== Extracted information

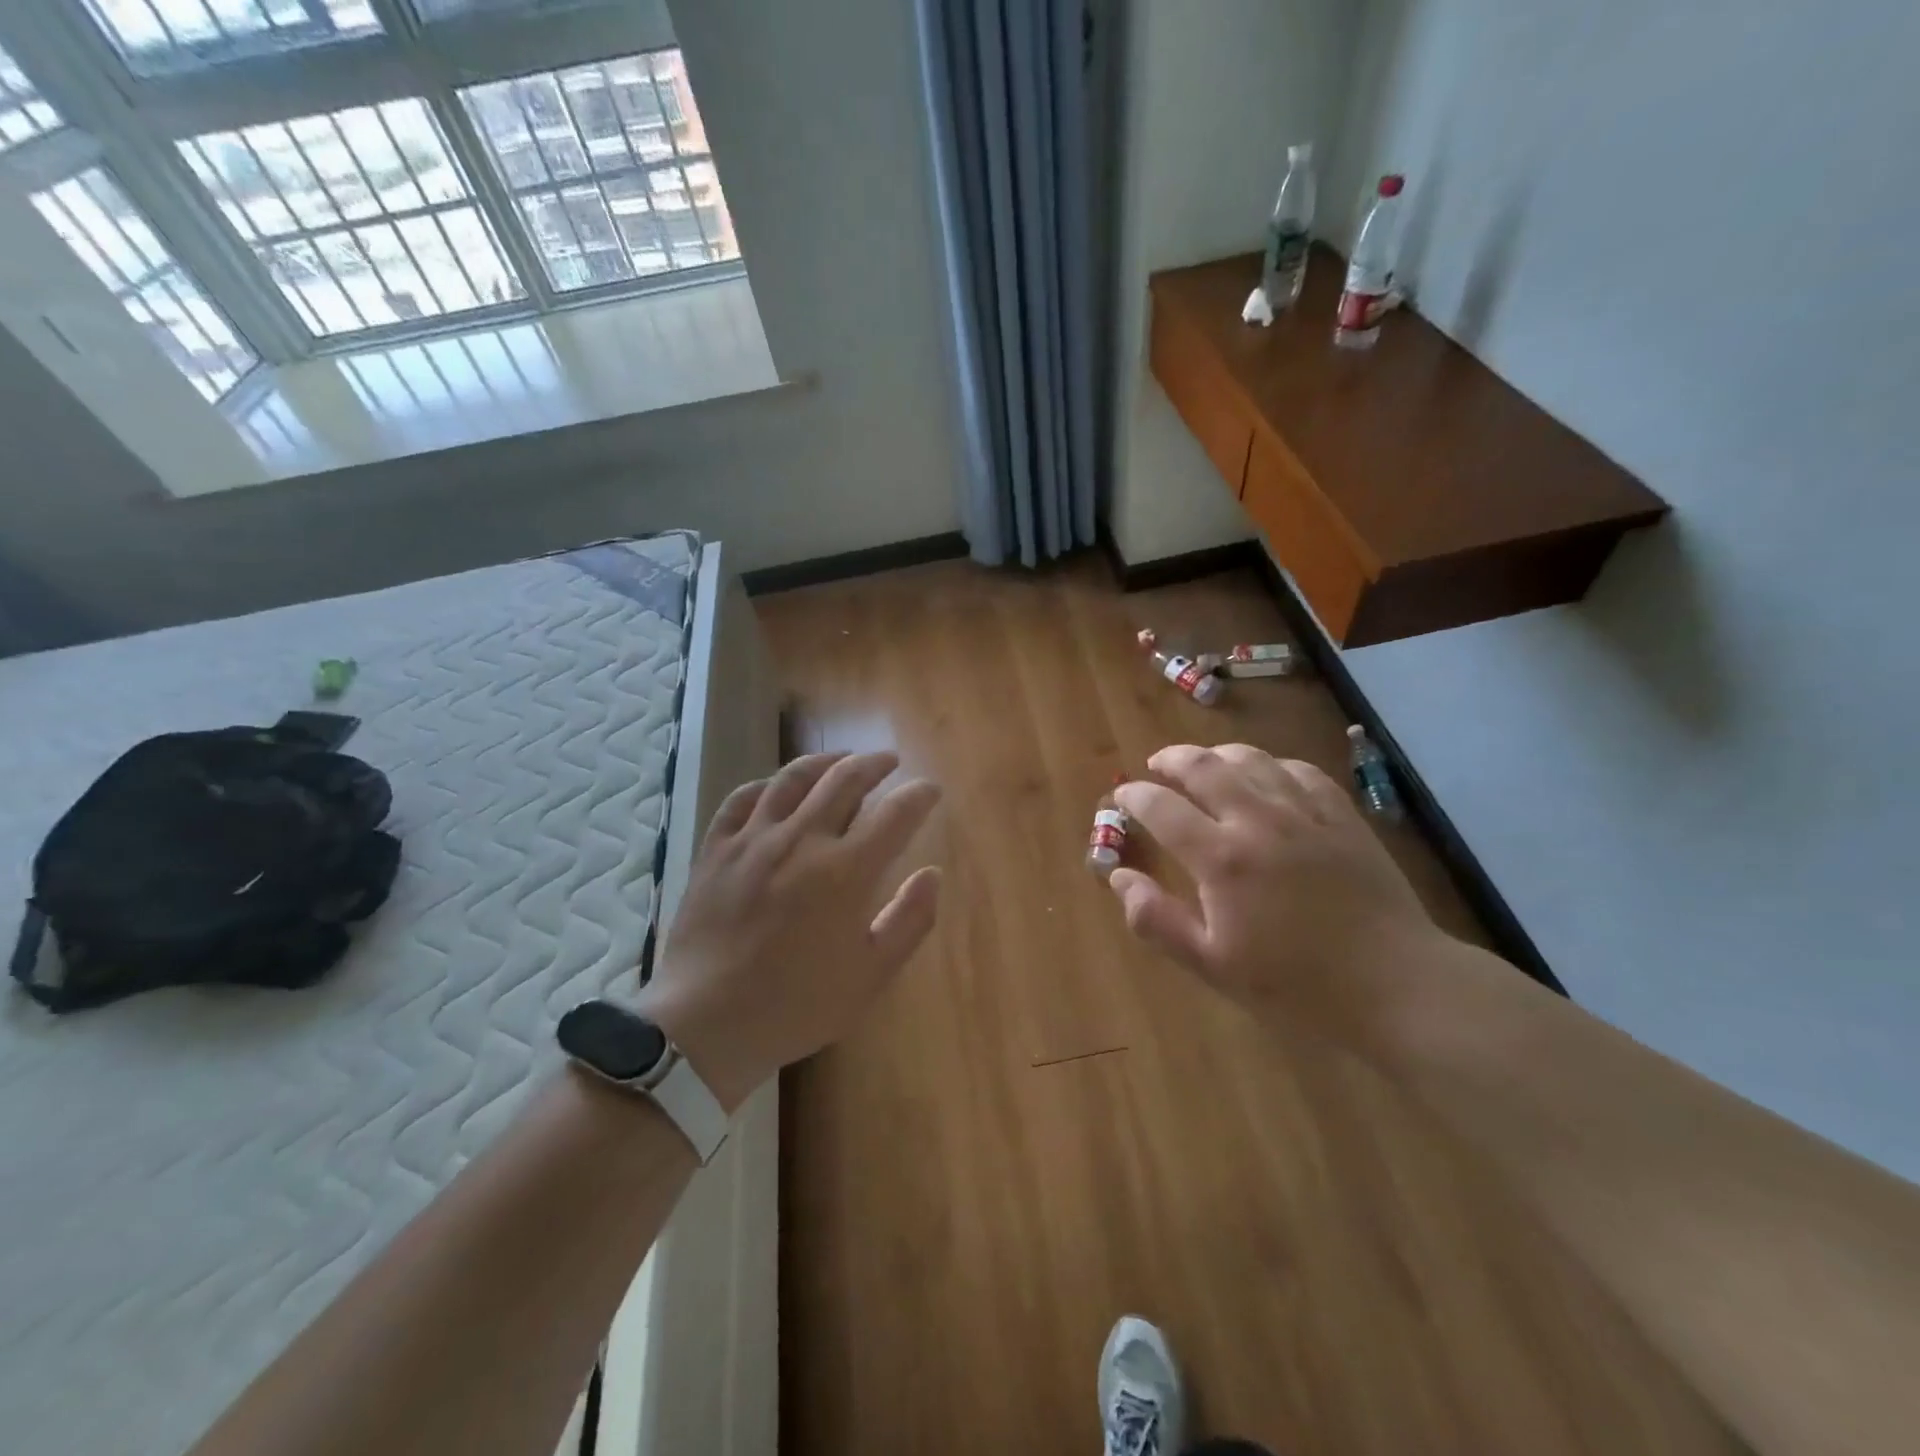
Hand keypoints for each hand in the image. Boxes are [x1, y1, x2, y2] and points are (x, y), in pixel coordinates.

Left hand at [636, 752, 941, 1109]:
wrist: (706, 1024)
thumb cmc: (797, 1005)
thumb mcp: (870, 976)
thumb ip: (909, 920)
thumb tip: (933, 874)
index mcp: (845, 872)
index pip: (895, 813)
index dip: (919, 796)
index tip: (930, 790)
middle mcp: (801, 841)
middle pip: (845, 779)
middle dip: (874, 763)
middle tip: (889, 762)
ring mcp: (753, 840)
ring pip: (793, 778)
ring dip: (825, 761)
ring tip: (841, 761)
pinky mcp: (716, 849)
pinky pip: (742, 799)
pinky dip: (767, 785)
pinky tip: (777, 789)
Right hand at [1108, 744, 1440, 1039]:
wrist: (1395, 985)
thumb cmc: (1295, 984)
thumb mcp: (1212, 965)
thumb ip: (1156, 920)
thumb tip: (1118, 877)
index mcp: (1220, 858)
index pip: (1161, 807)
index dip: (1134, 797)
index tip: (1121, 798)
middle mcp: (1257, 820)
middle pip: (1203, 767)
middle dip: (1170, 759)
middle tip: (1155, 765)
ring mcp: (1304, 813)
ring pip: (1251, 759)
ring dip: (1217, 754)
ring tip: (1203, 763)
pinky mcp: (1342, 816)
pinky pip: (1299, 770)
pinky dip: (1271, 764)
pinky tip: (1266, 774)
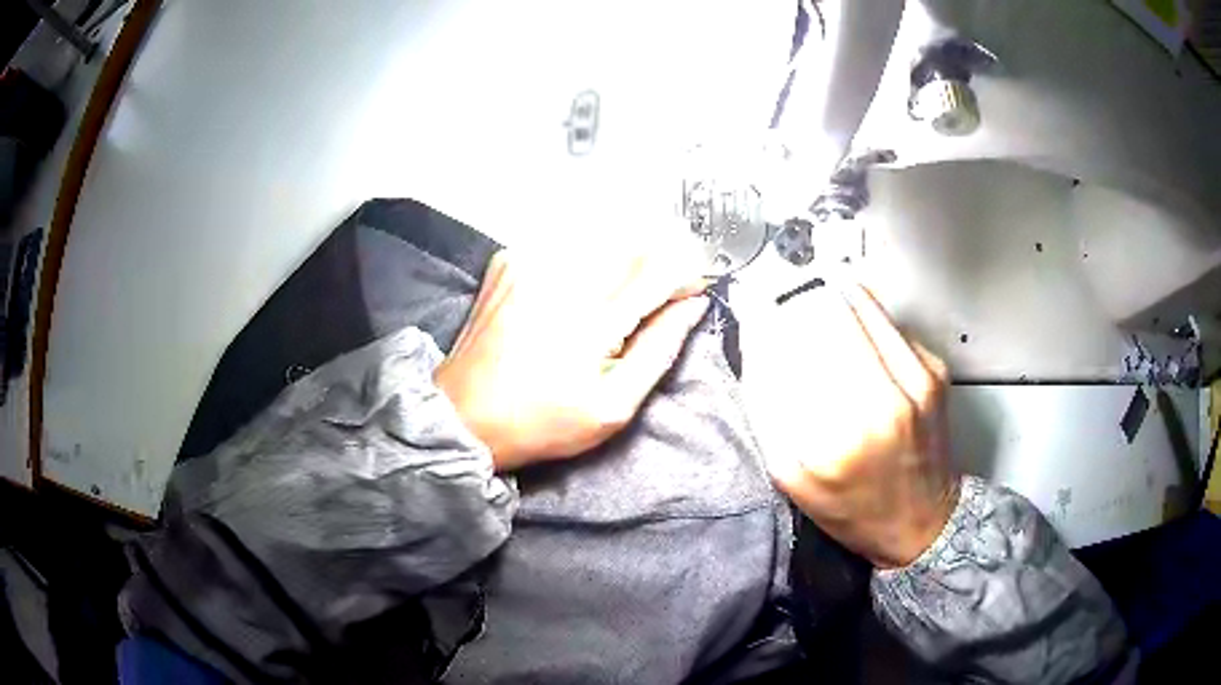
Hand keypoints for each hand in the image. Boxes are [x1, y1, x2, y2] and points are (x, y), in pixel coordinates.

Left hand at [435, 248, 708, 471]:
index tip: (692, 294)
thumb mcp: (612, 407)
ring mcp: (529, 261)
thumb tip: (693, 306)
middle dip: (657, 266)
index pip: (661, 266)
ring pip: (601, 238)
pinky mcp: (509, 260)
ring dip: (622, 263)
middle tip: (655, 304)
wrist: (463, 415)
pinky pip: (564, 245)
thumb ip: (660, 350)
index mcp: (591, 317)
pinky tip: (574, 298)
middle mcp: (560, 274)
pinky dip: (583, 263)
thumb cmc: (540, 422)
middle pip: (634, 243)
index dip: (687, 274)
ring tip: (615, 306)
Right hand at [738, 282, 958, 567]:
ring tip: (808, 299)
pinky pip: (887, 319)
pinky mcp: (935, 369)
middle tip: (778, 301)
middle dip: (793, 303)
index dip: (764, 324)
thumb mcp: (793, 480)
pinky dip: (860, 312)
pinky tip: (849, 323)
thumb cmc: (855, 509)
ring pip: (859, 305)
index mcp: (839, 442)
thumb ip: (768, 414)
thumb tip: (757, 343)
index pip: (789, 354)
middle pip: (825, 316)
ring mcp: (916, 380)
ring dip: (826, 297)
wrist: (924, 523)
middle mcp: (884, 404)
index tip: (752, 313)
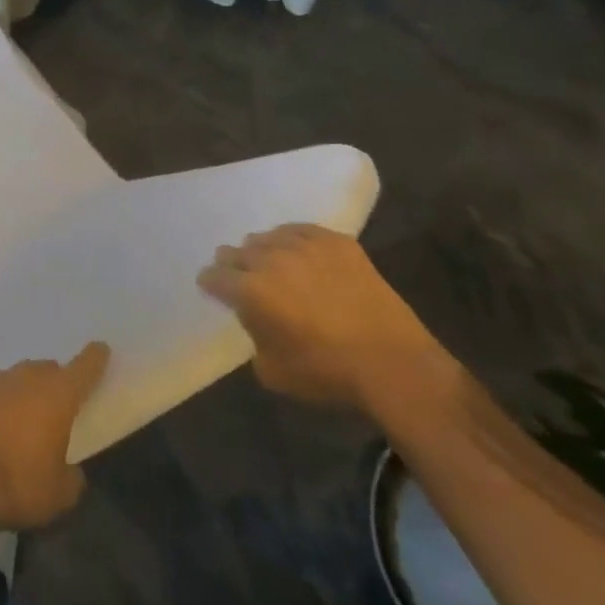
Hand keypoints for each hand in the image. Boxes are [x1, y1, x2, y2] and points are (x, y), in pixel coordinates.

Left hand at [0, 344, 109, 531]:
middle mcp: (28, 377)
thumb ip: (72, 477)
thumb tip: (68, 468)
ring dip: (26, 392)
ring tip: (24, 421)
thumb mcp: (59, 496)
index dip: (95, 358)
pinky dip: (0, 401)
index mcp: (58, 394)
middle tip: (58, 411)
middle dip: (56, 384)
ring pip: (20, 377)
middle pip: (49, 370)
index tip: (101, 349)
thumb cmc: (16, 485)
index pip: (84, 367)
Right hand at [199, 223, 439, 408]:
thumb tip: (256, 317)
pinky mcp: (337, 243)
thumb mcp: (272, 370)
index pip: (215, 276)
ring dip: (263, 252)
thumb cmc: (328, 373)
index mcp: (251, 291)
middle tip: (243, 280)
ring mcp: (305, 246)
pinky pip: (301, 230)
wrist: (394, 364)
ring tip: (274, 266)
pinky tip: (299, 253)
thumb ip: (253, 335)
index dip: (211, 284)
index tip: (213, 289)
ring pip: (267, 237)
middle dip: (234, 266)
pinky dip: (293, 240)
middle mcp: (271, 260)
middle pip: (237, 251)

====

_Your task:_
Quote, please, every line of the material above from its start through the line that has "pinky tip: (1266, 774)", reproducing the words exactly and dropping any images.

_Expected answer:_
Hand keypoints for each hand in the image. Boxes are [x1, y1, x2, y2] and points are (x, y), in pixel coordinates.

Left hand at [636, 752, 941, 1109]:
wrist: (706, 1024)
thumb cmc: (797, 1005)
thumb mcp: (870, 976)
thumb ip: (909, 920)
thumb tip: (933, 874)
index mcp: (845, 872)
index pip: (895, 813)
index dip: (919, 796)
index tip: (930, 790)
middle mcp: (801, 841)
middle pip: (845, 779)
middle dip: (874, 763)
middle tip: (889, 762)
ring mcp: (753, 840)
ring pip: (793, 778)
ring dip: (825, 761)
ring tip: (841, 761)
pinky mcp: (716, 849)
pinky pip: (742, 799)
pinky dip: (767, 785)
pinky tip: (777, 789)
Right hand at [1108, 744, 1440, 1039]:
wrist: (1395, 985)
thumb cmc: (1295, 984)
thumb mcp: (1212, 965)
thumb ip: (1156, 920)
thumb tip: (1118, 877)
index mcp: (1220, 858)
index pip: (1161, 807)
index dip: (1134, 797)
index tip: (1121, 798)
middle mcp: (1257, 820)
middle pip: (1203, 767)
middle dip: (1170, 759)
middle tip: (1155, 765)
ring mcp: (1304, 813)
ring pip: (1251, 759)
ring dip: (1217, 754)
ring tip: (1203, 763)
pinky mcp: (1342, 816)
pinky pip: (1299, 770)
pinky dip: (1271, 764)
pinky tip: (1266, 774)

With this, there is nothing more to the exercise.